J’ai eu la chance de côtoyer, il y a quelques années, l’ancien ministre Claude Ryan à Radio Ville-Marie. Je me suis découvert une grande estime pour cet homme public qui avait été la risée de tous parce qu’il osait parler de sa foi dans un Québec moderne. Monsieur Ryan m’a fait un grand cadeau en me faisant goûter à la paix : lorsqu’il est mort en février 2004, j’ai été me recueillir devant sa dépouille et j’ai été imprégnée d’une paix indescriptible, bénéfique, joyeuse, remplie de lumière et d’amour. Ce fut insoutenable dans mon cœur et dans mon corps. J’ai été me réfugier plus loin dans la chapelle pour pleurer. Je pense que Dieu m’aime beaucoup pour m’avoir permis de vivre une telle expérience, une telle consolation. J’ai savouré Sa Paix, j’essaie de la retrouver en moi et je l’espère.
J’ai reçu différents cadeaux de personnes significatives décédées et c’est en perdant deux d’entre elles à trois semaines d’intervalle en 2009 (Frère Gratien et mon accompagnatrice spirituelle, Christiane Rochefort), que j’ai saisi l’importance des cadeaux personnels que nous laissent nos chers défunts. J’en ai dressé une liste que j’aime relire et méditer.
Mon Père, Roland : Sa générosité et son cœur à l’ouvrage. L’amour de la nature : son respect et son repos offert.
Patrice Fleury : l’humour et, en même temps, le sérieux de la vie, une saine alimentation.
Tante Thérèse : le dévouement aux autres et la patience.
Oncle Eugène : le rassembleur.
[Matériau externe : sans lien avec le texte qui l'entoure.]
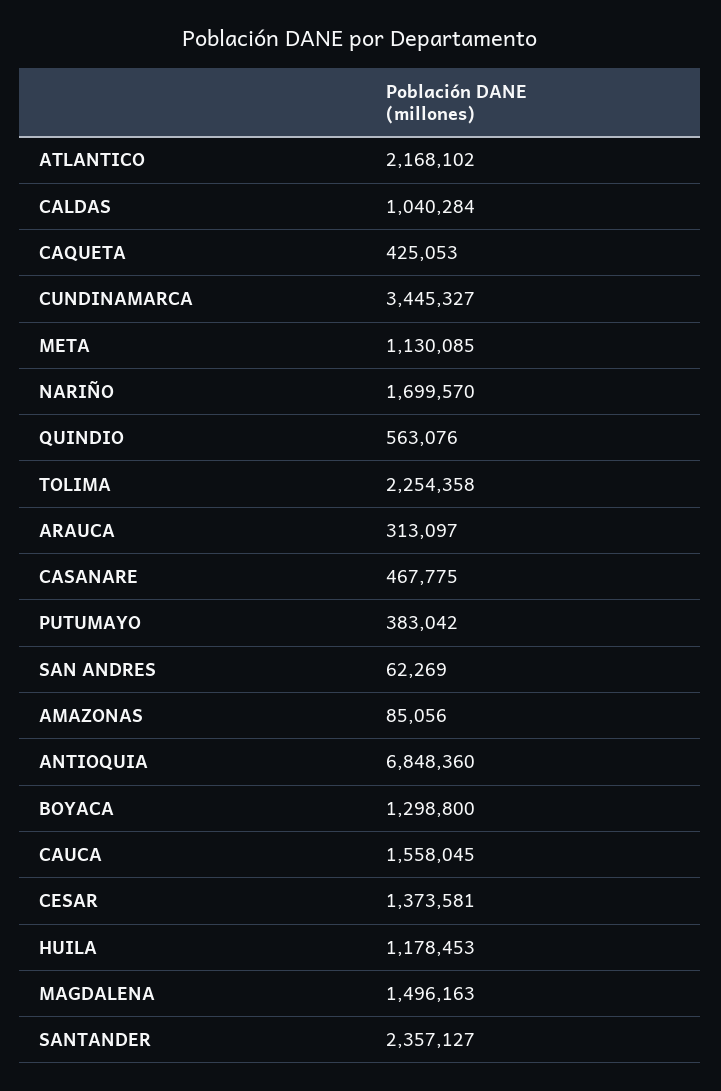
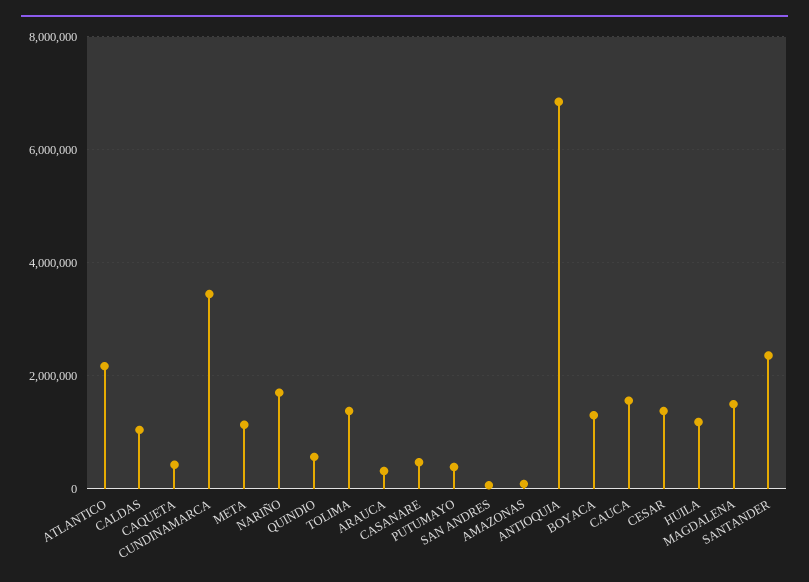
TOLIMA: 2254358 -> 1400000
S’amuser. L’esprit de famille.
Yvonne et Joseph (grands-parents paternels) : l’harmonie avec la nature, l’émerveillement, travaillants et habiles capables de tout faire et de tout réinventer (à l’avant-garde du recyclage).
Philippe : sa simplicité.
Pierrette : femme de revendications.
Claude Ryan : la paix divine, la communion.
Frère Gratien, m.s.a. : la joie divine et l’humilité.
Christiane Rochefort-Bourque : l’amour, source sans fin. La famille : la priorité. La chaleur humaine, le respect, le dévouement.
Robert Fradet : au service des petits.
Sœur Pauline Legendre (Sœur Paul-de-Tarse) r.m. : la prière source de guérison, de réconfort et de paix.
En 2007, j’ai rencontré une religieuse âgée de 102 ans qui allait bon train avec sa marchette et dont les yeux bleus pétillaient. Elle disait : « Dites à Jésus, plusieurs fois par jour, que vous l’aimez! » Une rencontre comme celle-là, ça ne s’oublie pas! Mon âme est restée vibrante pendant des jours et, poussée par l’Esprit, j’ai partagé l’expérience de cette rencontre avec plusieurs personnes.
Il y a aussi les Soeurs de Miséricorde et les membres de la Famille Internationale de Miséricorde, mes compagnes de travail, mes amis, les Associés aux Recluses Missionnaires et les Recluses Missionnaires, les familles que j’ai rencontré pendant plus de dix ans au camp familial chrétien, les gens côtoyés au Pèlerin : toutes ces personnes me révèlent les différents visages de Dieu. Avec elles, je vis un partage de notre foi et de notre amour de Jésus.